» **Text for analysis**
··········

Existing Methods

Problems involving geometric non-interference constraints

Wind Farm Layout Optimization Problem (2D) with boundary constraints by Risco et al. [CRVRFMoller+23]

Robotic Design Optimization (3D) with anatomical constraints by Lin et al. [LGY+22] and Bergeles et al. [BGV+15]

Aerodynamic Shape Optimization (3D) with spatial integration constraints by Brelje et al. [BAY+19]

Implicit surface reconstruction formulation

Our method is based on an implicit surface reconstruction method, Smooth Signed Distance (SSD) by Calakli and Taubin [CT11]

Explicit formulation

We compare ourselves to an explicit formulation for the signed distance function by Hicken and Kaur [HK22]. Their method is continuous and differentiable but much like many other methods, scales in computational complexity with the number of points in the input point cloud. The function interpolates data points via piecewise linear signed distance functions defined by local hyperplanes. The piecewise functions are then smoothly combined with KS-aggregation.

\[ \phi_{H}(\mathbf{x}) = \frac{\sum^{N_\Gamma}_{i=1} d_i(\mathbf{x})e^{-\rho (\Delta_i(\mathbf{x}) - \Delta_{\text{min}})}} {\sum^{N_\Gamma}_{j=1} e^{-\rho (\Delta_j(\mathbf{x}) - \Delta_{\text{min}})}} \]

where \(d_i(\mathbf{x})\) is the signed distance to the hyperplane defined by the point and normal vector pair in the point cloud \((\mathbf{p}_i,\vec{\mathbf{n}}_i)\), \(\Delta_i(x)\) is the Euclidean distance to the point \(\mathbf{p}_i\), \(\Delta_\text{min}\) is the Euclidean distance to the nearest neighbor, and \(\rho\) is a smoothing parameter.

··········

» **Record extracts**
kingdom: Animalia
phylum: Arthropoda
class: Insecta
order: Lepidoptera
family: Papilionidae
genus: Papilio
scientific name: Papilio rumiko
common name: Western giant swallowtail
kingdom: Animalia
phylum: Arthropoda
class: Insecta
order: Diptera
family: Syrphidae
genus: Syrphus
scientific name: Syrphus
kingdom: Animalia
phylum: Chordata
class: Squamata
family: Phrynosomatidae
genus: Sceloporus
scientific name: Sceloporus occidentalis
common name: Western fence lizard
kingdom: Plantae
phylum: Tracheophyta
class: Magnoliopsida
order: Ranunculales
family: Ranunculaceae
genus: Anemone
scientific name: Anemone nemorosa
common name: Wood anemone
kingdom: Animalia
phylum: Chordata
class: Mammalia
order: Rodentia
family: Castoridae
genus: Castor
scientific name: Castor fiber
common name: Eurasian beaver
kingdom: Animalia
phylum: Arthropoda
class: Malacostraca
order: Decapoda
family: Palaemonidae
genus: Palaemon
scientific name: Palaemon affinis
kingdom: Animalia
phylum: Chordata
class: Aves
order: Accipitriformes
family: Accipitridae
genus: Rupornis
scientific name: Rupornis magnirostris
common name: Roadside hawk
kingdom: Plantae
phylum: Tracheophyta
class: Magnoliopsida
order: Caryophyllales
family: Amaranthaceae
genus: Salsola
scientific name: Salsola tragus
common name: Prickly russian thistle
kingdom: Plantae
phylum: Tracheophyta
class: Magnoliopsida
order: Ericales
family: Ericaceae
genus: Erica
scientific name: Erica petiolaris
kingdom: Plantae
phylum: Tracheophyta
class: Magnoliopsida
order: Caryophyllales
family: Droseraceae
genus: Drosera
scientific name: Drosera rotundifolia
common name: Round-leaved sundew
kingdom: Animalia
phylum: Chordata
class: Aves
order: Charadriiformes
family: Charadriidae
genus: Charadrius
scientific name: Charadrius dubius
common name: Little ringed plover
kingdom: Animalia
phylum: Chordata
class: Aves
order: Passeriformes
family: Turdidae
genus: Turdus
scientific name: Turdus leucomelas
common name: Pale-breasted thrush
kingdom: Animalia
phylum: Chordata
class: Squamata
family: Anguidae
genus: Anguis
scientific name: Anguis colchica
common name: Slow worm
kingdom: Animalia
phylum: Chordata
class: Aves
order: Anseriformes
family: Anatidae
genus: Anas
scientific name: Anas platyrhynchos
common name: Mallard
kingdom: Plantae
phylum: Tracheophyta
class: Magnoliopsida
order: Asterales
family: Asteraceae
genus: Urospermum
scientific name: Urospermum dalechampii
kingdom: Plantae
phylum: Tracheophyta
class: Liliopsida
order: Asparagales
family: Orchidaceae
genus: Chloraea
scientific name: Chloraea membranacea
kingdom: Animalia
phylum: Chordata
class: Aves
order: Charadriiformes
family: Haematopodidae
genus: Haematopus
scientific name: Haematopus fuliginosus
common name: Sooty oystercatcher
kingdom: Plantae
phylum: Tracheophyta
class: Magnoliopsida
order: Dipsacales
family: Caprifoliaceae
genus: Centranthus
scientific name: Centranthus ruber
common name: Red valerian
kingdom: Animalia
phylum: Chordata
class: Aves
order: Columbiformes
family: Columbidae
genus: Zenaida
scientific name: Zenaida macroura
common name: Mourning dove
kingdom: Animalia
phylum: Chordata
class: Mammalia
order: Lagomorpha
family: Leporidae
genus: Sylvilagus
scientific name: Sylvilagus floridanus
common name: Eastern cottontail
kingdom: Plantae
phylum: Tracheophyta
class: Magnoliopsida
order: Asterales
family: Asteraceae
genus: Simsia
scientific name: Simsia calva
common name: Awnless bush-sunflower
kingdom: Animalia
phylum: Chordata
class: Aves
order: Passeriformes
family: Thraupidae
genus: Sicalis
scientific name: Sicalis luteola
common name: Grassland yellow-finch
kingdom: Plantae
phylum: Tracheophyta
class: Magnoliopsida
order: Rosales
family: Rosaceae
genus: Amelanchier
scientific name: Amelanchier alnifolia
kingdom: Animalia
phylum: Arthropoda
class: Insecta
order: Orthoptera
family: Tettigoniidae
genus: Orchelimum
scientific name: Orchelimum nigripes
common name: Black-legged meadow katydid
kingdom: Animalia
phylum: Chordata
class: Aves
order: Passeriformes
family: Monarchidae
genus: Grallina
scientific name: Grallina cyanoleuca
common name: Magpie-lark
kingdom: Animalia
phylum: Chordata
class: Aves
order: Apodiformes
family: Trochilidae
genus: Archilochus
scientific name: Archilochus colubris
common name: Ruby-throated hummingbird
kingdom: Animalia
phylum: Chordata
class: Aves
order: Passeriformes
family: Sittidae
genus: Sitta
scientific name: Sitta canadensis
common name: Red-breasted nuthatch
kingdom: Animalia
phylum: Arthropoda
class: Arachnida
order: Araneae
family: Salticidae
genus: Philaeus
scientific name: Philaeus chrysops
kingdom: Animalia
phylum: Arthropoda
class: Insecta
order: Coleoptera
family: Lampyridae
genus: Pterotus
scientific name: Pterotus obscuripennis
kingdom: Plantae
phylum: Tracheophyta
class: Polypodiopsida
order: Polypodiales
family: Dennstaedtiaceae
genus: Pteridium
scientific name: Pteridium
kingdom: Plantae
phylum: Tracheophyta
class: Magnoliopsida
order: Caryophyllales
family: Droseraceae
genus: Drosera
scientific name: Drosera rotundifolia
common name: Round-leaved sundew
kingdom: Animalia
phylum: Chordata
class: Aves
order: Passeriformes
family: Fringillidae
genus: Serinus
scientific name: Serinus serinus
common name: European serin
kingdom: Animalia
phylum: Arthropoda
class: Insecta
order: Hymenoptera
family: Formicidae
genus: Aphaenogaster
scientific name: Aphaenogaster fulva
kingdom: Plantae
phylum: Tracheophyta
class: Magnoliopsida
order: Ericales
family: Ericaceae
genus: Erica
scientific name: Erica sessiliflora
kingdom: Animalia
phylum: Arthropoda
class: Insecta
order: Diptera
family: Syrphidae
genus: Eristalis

··········

» **Required work**
A: Say whether each statement agrees with the existing-methods text, answering yes or no and quoting the words of the text that decide it: (i) the authors' method is based on Smooth Signed Distance by Calakli and Taubin; (ii) the explicit formulation by Hicken and Kaur is not differentiable; (iii) the piecewise functions are combined with KS-aggregation.
B: Duplicate the existing-methods text from "Implicit surface reconstruction formulation" up to and including "combined with KS-aggregation.".

» **Response list**
A:
(i) Yes: "Our method is based on an implicit surface reconstruction method, Smooth Signed Distance (SSD) by Calakli and Taubin [CT11]"
(ii) No: "Their method is continuous and differentiable"
(iii) Yes: "The piecewise functions are then smoothly combined with KS-aggregation."

B:
Implicit surface reconstruction formulation

Our method is based on an implicit surface reconstruction method, Smooth Signed Distance (SSD) by Calakli and Taubin [CT11]

Explicit formulation

We compare ourselves to an explicit formulation for the signed distance function by Hicken and Kaur [HK22]. Their method is continuous and differentiable but much like many other methods, scales in computational complexity with the number of points in the input point cloud. The function interpolates data points via piecewise linear signed distance functions defined by local hyperplanes. The piecewise functions are then smoothly combined with KS-aggregation.